No claim-type-specific sub-rule was found in the provided Wisconsin data, so the default 6-year period controls unless a separate rule or tolling doctrine applies.

That matters because limitation analysis often turns on exceptions, even when the default period is clear. In Wisconsin wage-and-hour disputes, the main question is whether anything changes the ordinary 6-year clock.

Common issues that can affect the deadline include:

  • Continuing violations arguments: repeated underpayments across multiple pay periods may create multiple accrual dates.
  • Tolling: certain facts can pause or extend the clock.
  • Amended claims: adding new wage periods later can change which allegations remain timely.
  • Accrual disputes: parties may disagree about when the claim actually started.

A practical checklist:

Warning: Do not assume all wage claims share one deadline. Even within the same case, some pay periods can be timely while earlier ones are already expired.

Another point that often affects deadline calculations is how the violation is framed. A single missed payment, a recurring pay practice, and a final paycheck dispute can all raise different accrual questions. The statute-of-limitations result depends on the specific dates and the structure of the wage claim.

If you are using DocketMath, this is where the calculator is useful: it turns the stated dates into a deadline result so you can see which payments still fall within the 6-year period.

Statute citation

Wis. Stat. § 939.74(1) provides the 6-year general limitations period supplied for this Wisconsin wage and hour / overtime reference page.
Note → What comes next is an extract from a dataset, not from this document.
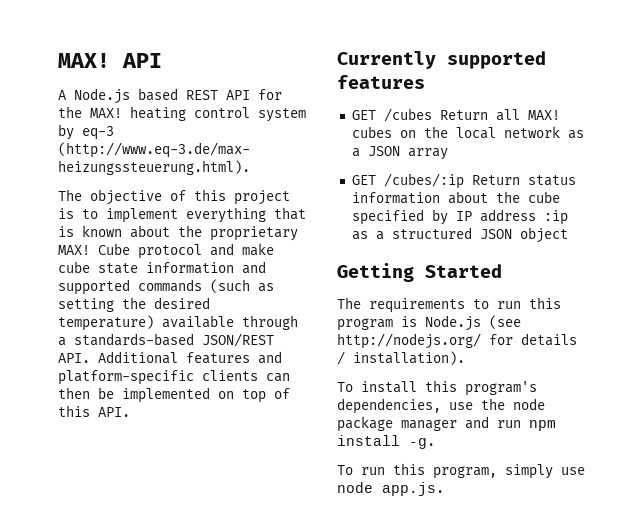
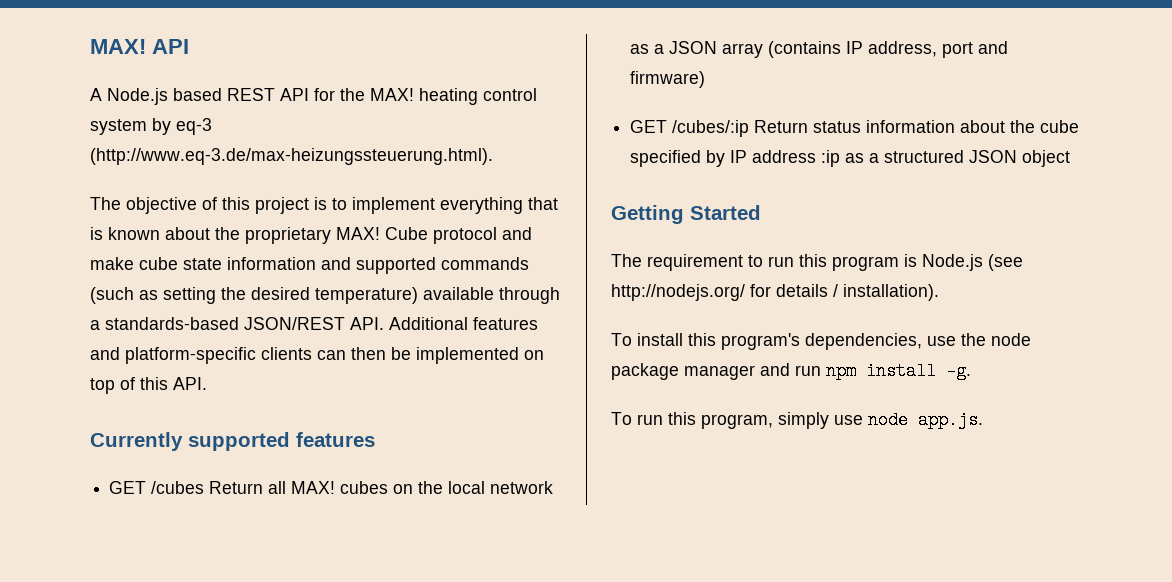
(448, 154) none -> [768,41,1009,58] [630,71,706,88] (contains IP address, port and firmware)
[369,298,465,313] requirements -> [647,254,743,271] requirement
The citation matters because it is the controlling source used in this page’s jurisdiction data:

For reference-page use, the key takeaway is straightforward: there is no separate claim-type-specific sub-rule in the provided data, so the general/default period is the operative one.

That means a deadline analysis should focus on:

  1. the date the wage or overtime violation accrued,
  2. whether the claim was filed within 6 years,
  3. whether any tolling or related doctrines change the calculation.

A statute citation is not just a label; it is the anchor for the filing deadline. When the dates are entered correctly, the result should line up with the 6-year period tied to Wis. Stat. § 939.74(1).

If you need a quick deadline readout, the calculator linked below can help you map the dates to the filing window.

Use the calculator

DocketMath calculates the deadline by comparing your violation date and filing date against Wisconsin’s 6-year period.

Use it when you want a fast answer to a deadline question without doing the math by hand.

What to enter

  • Violation date: the date the unpaid wage or overtime issue occurred
  • Filing date: the date the claim was filed or will be filed
  • Multiple pay periods: include each relevant date if the issue repeated
  • Tolling details: add any facts that may pause the clock

How the output changes

Input patternLikely result
Filing within 6 years of the violation dateTimely under the default rule
Filing after 6 yearsLikely time-barred under the default rule
Multiple violations across yearsMixed results may appear by pay period
Tolling facts includedDeadline may extend beyond the basic 6-year count

Best use cases

  • checking whether a wage claim is still within the limitations period
  • comparing several pay periods at once
  • screening older overtime claims before filing
  • organizing a timeline for internal case review

A deadline calculator works best when the dates are exact. Even one changed pay date can move a claim from timely to untimely, especially in a multi-period wage dispute.